Price and Value
Let’s discuss the basic determinants of price. Price is not the same thing as value. Things are “valuable” because people think they are, and for no other reason. The “value” which an individual places on a commodity can not be measured; its value will be different for different people. This kind of subjective value is not the concern of the economist who is interested only in “value in exchange”. The economic worth of value of a good can only be measured in some kind of market transaction which reveals the value of the good in terms of what is offered in exchange for it. If 5 lb of potatoes will exchange for 5 lb of sugar, then the “price” of 1 lb of sugar is 5 lb of potatoes. Nowadays practically all exchanges represent an exchange of goods and services for money, and prices in terms of money are the market value of the things they buy.
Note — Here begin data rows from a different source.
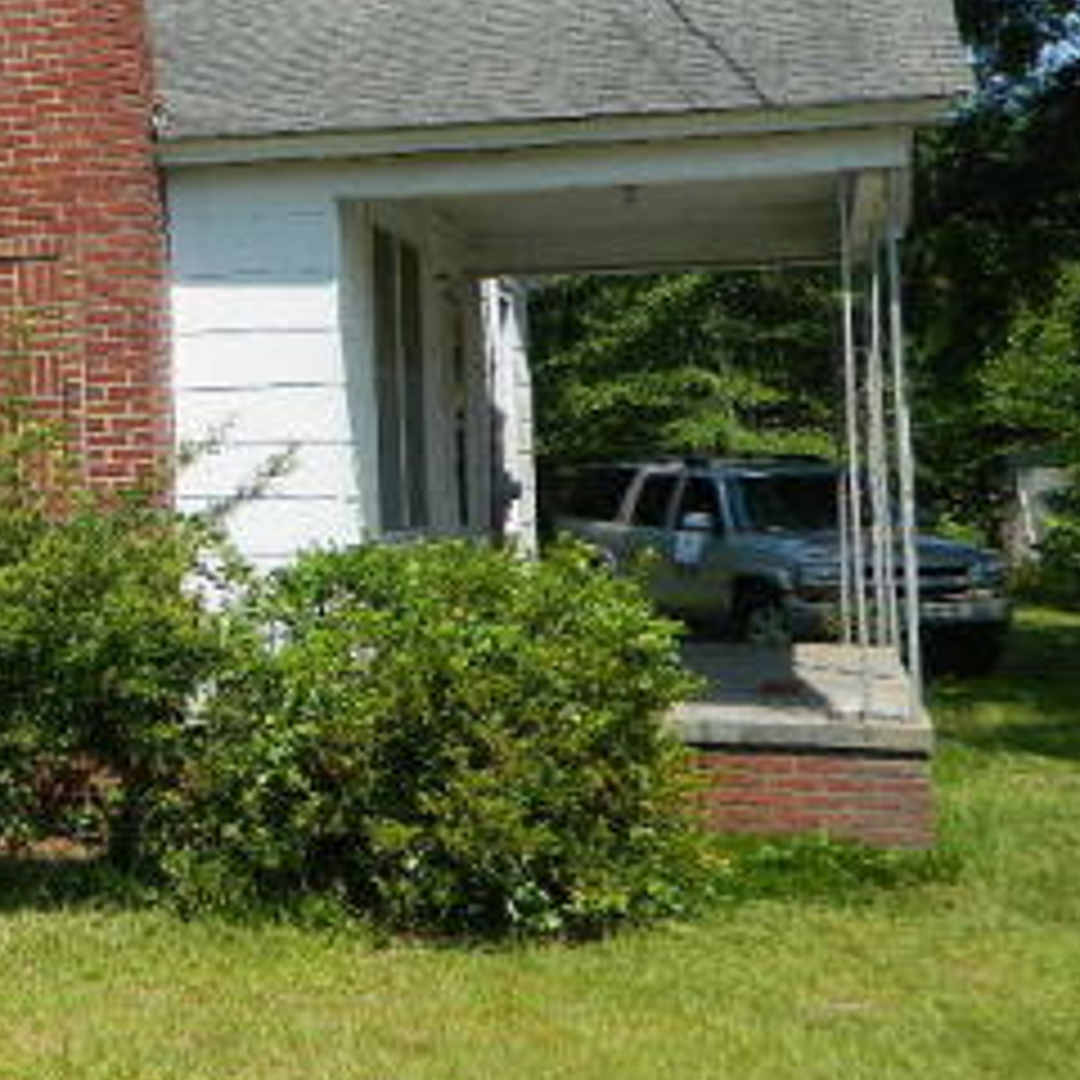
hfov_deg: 23.6
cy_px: 274
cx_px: -252
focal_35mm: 66
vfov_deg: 25.8
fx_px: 2330
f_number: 3.2
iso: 80
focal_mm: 5.1
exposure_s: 1/1000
Prices arise in exchange transactions and this implies some kind of market. This need not, necessarily, be a fixed location – a building, or a market place. We are all familiar with the open and covered markets in the centres of our towns, but in the modern world the word “market” has a much wider meaning. Any effective arrangement for bringing buyers and sellers into contact with one another is defined as a market. The small ad. columns of the local newspaper provide a very efficient market for second-hand cars. Face to face contact between buyers and sellers is not a requirement for a market to be able to operate efficiently. In the foreign exchange market, buyers and sellers are separated by thousands of miles, but the knowledge of what is happening in the market is just as complete, and the ease of dealing is just as effective as if the participants were in the same room.
For some commodities, notably fresh fruit and vegetables, the traditional market is still the normal arrangement, but for most goods the market is a national one. Most consumer goods, in developed countries, are bought, and sold on a countrywide basis. For other commodities the market is world-wide. This is particularly true of the more important primary products such as rubber, tin, copper, and oil, and of the basic foodstuffs such as meat, wheat, sugar, tea, and coffee. Most of the products of advanced technology also have world markets, for example, computers, aeroplanes, ships, and motor cars.
The price of any economic good, under market conditions such as we find in the capitalist world, is determined by the forces of supply acting through the sellers and the forces of demand acting through the buyers, determine the market price.